Parshat Bereishit (Genesis 1:1-6:8)
This Shabbat, we begin again at Breishit. The feelings we sense when renewing our study of the Torah are complex. On the one hand, these stories are familiar to many of us. Many of us were tested on them in school. Perhaps, the stories were shared with us when we were in kindergarten. Some of us even hear them every time we go to synagogue on Shabbat. If so, what more can we glean from them?
Some of us might find reading and rereading the same texts year after year quite boring. Yet at the same time, it feels great to know that we can start everything anew. It reminds us of how we began a new year, after Yom Kippur, knowing that we will be leaving behind the passing year, with all its achievements and shortcomings, and focusing on shaping a new and better future for ourselves.
Similarly, when we study Torah and reread its chapters, our present encounter with the word of Hashem and the way it reveals itself to us today diverges from what we discovered or encountered in previous years. This might be the secret behind why we resume studying the weekly portions every year, starting with Bereishit. It’s about discovering that we can have a fresh start, not just in our personal lives or with our families, but in our Torah study as well.
Parshat Breishit centers on the story of creation, which lasted six days, and was followed by Shabbat. We find one frequently recurring expression in the description of the six days of creation: “And Hashem saw that it was good” (this expression is used at the end of each day of creation, except for Monday). Yet after the description of what occurred on Friday, the text states: “And Hashem saw all of what He had made, and behold, it was very good.”
If so, the world isn’t just good. It’s very good. Our rabbis also explained why the Torah uses the expression “very good” in the case of Friday, suggesting that “the qualities of man enhanced creation, because he is very good”. In other words, the entire world is good, but it also contains one unique creation, humanity, which, thanks to its abilities and qualities, surpasses all other creations, and as a result, is considered “very good”.
Only several verses later, we encounter the following sentence: “And Hashem, the Almighty, said ‘it is not good that man be alone. I shall make him a partner (ezer k’negdo).’” If, until this point, we had deduced that the world is perfect and that all creations are good, and that man is even “very good”, we now realize that this isn’t the case. Suddenly, Hashem, himself, testifies that there is one thing in His world that isn’t good – man’s solitude.
At this point, we are taken somewhat aback, for two reasons: Until now, we believed that everything was good, but now, we see that this isn’t so. Moreover, we had just read that “Hashem created man in His image, male and female did He create them”. The text explicitly states that Hashem created both a man and a woman, and immediately thereafter, he endowed them with the blessing of being fruitful and multiplying, and conquering the world. Now, all of a sudden, we discover that man was created as a solitary creature, that he wasn’t in such a good state after all, and that now, he would need to find an “ezer k’negdo.”
Some of our rabbis explained this by suggesting that when the text states that “male and female He created them”, this was simply a statement of principle, which would only materialize later on in the story. Indeed, they say, man was created alone, and his “ezer k’negdo” was created later.

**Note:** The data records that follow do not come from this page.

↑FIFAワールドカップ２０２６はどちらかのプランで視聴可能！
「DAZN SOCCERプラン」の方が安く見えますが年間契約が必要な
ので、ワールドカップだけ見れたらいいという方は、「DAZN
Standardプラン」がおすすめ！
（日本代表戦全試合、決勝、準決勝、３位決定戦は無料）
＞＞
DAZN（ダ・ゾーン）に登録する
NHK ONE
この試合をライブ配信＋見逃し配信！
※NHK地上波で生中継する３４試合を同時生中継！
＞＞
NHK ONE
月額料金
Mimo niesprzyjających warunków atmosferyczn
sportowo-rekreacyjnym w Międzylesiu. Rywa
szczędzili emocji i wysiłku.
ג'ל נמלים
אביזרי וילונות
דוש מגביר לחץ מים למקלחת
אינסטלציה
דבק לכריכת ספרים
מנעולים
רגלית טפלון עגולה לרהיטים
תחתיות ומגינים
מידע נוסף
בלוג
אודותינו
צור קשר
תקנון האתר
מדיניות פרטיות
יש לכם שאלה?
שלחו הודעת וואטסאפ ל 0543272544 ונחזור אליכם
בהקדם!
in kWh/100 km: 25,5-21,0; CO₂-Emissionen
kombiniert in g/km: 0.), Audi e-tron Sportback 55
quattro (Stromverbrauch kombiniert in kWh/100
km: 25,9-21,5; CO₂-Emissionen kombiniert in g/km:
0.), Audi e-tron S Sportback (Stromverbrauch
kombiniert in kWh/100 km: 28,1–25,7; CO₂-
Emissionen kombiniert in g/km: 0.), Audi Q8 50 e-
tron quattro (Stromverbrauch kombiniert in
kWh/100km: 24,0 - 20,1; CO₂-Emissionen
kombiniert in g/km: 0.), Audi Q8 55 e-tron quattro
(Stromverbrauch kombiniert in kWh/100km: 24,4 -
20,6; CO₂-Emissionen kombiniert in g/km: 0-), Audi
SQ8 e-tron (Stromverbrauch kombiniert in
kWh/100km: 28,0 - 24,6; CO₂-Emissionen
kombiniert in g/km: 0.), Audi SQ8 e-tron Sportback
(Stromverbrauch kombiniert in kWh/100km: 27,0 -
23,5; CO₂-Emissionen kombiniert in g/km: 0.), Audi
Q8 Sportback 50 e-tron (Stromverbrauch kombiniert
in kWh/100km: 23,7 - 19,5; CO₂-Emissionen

This, they say, is why it is only after both are created that Hashem says that everything is “very good”. Nonetheless, a simple reading of the text would indicate something else.
We might try to understand these verses like this: the description of “very good”, which Hashem uses to describe His world, demonstrates the Divine view of the world. The truth is that God’s hands made a perfect creation. Nature, abounding with flowers, trees, birds and beasts in a rainbow of colors and in many shapes and sizes, is stunningly beautiful. Humans, too, become a part of this natural diversity, and in so doing, they meet the definition of “very good”.
Man is a sophisticated creature, with his impressive cognitive, communicative, creative and administrative skills. Perhaps, man’s relationship with woman was created along with him, as part of nature, a system comprised of creatures coming in pairs. Yet for all other creations, the perfection of creation is achieved at the moment of their own creation and the assumption of their identities, while for humans, creation is only the beginning.
Man’s point of view is very different from that of the rest of creation. Man was, essentially, born into a world that is decidedly not “very good”. It is a world that needs fixing, a changing world, a world in which progress and creation form the cornerstone of man’s existence. To understand man’s role in the world, we must first look at the “not good” side of humanity. Unlike the rest of the world, which had already achieved its purpose simply by coming into existence, man begins his role when he realizes that he was born into a world that isn’t good, and that he is there to fix it.
The beginning of this “fixing” lies at the most fundamental part of the existence of humanity, namely, in the relationship between man and woman. Humans weren’t simply created as males and females just like all other creations, so that they could merely procreate and fill the world with new humans, who would sustain human existence. Man needs to build families, with an “ezer k’negdo”. Man and woman create a new reality together, which would also be founded on the differences and disputes between them. The “not so good” part of human solitude defines the main task that man was entrusted with – to reveal the goodness of building a family, as part of building a better world.